Upon reflection, my conversation heart fickleness seemed eerily similar to how I treat Valentine’s Day and, more importantly, my husband.  Like most women, I love for my husband to spoil me on that day, with flowers and chocolate and a special card.  Besides being spoiled, I also like to pamper my husband, making him his favorite steak dinner, with baked potato and a gooey chocolate dessert.  After all, they say the way to a man’s heart is through his stomach!

Yet, the thought plagued me.  Do I often treat my husband like the conversation hearts?  Do I spend a few days being nostalgic about our marriage, basking in my memories, but then get the awful “aftertaste” of disappointment in my heart when he doesn’t meet my expectations?  Do I send a quick text saying “I love you”, but get annoyed with him when he doesn’t take out the trash?  Do I imagine the perfect Valentine’s Day date, but get disappointed when the date doesn’t meet my romantic notions?

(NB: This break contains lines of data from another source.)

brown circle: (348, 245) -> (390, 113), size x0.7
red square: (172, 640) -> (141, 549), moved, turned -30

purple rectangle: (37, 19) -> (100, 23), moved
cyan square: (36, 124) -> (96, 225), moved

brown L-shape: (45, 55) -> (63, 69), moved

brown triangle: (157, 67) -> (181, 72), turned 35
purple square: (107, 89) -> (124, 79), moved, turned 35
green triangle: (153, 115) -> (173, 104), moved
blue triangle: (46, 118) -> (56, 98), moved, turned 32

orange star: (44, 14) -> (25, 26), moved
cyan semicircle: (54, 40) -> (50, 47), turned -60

I am human, and often my answers to these question have been “yes”.  Yet, if I really want to be the honoring, loving wife for Terry that God wants me to be, I need to examine what God says about love in the famous love chapter of 1 Corinthians 13.  So please bear with me as I translate it into Sherry vernacular in relation to my husband.  Maybe you can relate…

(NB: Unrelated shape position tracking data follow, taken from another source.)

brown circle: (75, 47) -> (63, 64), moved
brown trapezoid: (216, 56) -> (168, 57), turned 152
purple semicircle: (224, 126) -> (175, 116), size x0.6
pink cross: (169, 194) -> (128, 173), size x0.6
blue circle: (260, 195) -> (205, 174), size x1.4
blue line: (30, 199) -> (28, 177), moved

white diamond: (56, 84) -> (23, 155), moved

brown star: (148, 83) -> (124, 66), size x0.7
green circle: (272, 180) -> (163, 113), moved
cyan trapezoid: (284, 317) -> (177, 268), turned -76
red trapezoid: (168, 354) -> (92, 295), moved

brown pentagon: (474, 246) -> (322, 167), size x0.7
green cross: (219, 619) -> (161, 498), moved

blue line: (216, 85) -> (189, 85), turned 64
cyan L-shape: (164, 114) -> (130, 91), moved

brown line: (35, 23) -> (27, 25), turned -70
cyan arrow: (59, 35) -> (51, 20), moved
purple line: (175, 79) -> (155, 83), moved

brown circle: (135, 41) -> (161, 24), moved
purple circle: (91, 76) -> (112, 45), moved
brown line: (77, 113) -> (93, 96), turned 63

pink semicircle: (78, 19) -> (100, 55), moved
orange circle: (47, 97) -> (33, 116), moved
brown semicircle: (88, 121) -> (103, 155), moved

1.  If I speak eloquently and with all poetic finesse expressing myself like the inside of a Hallmark card, but do not love my husband, I sound like pots and pans clattering on my kitchen floor.

2.  If I can predict when my husband is about to make a bad decision and have read all books on marriage and have a tremendous amount of conviction and do not love my husband, I am nothing.

3.  If I am constantly helping my neighbors and serving in church to the point I am exhausted, but give my husband all my leftovers, I am nothing.

4. I love my husband by being patient when he is still hasn’t finished my honey-do-list.  I love my husband by showing kindness when I’m irritable.  I love my husband by not being envious of what others have; making his contributions seem worthless.  I do not boast about my own strengths in my marriage and am humble enough to admit my faults.

5. Love does not dishonor my husband by complaining about him in front of my friends.  Loving my husband means I don’t manipulate circumstances to get my own way.  Love is not easily irritated by minor mistakes my husband makes.  Love is not bringing up his past wrongs when dealing with a current issue.

6.  Love does not relish when I am right and he is wrong, instead I love my husband by measuring my marriage to the Word of God, always allowing God to convict me of my own sin.

7.  Love is always protecting my husband’s honor by showing him respect.  Love always trusts that my husband will bless our family with the gifts God has given instead nagging him to fit my mold of what a good husband should be.  Love always hopes that in times of adversity, we will remain together, building our future.  Love always perseveres, never giving up when things seem hard.

8.  Love never fails.  This doesn’t mean I won’t fail or that Terry won’t fail, but that despite our personal failures, I will love my husband through the trial and stay committed to our marriage. I know that he is committed to us, and that he loves me and will continue to love me through my many failures.

Happy Valentine’s Day, Terry!  You are so much better than the conversation hearts!!!!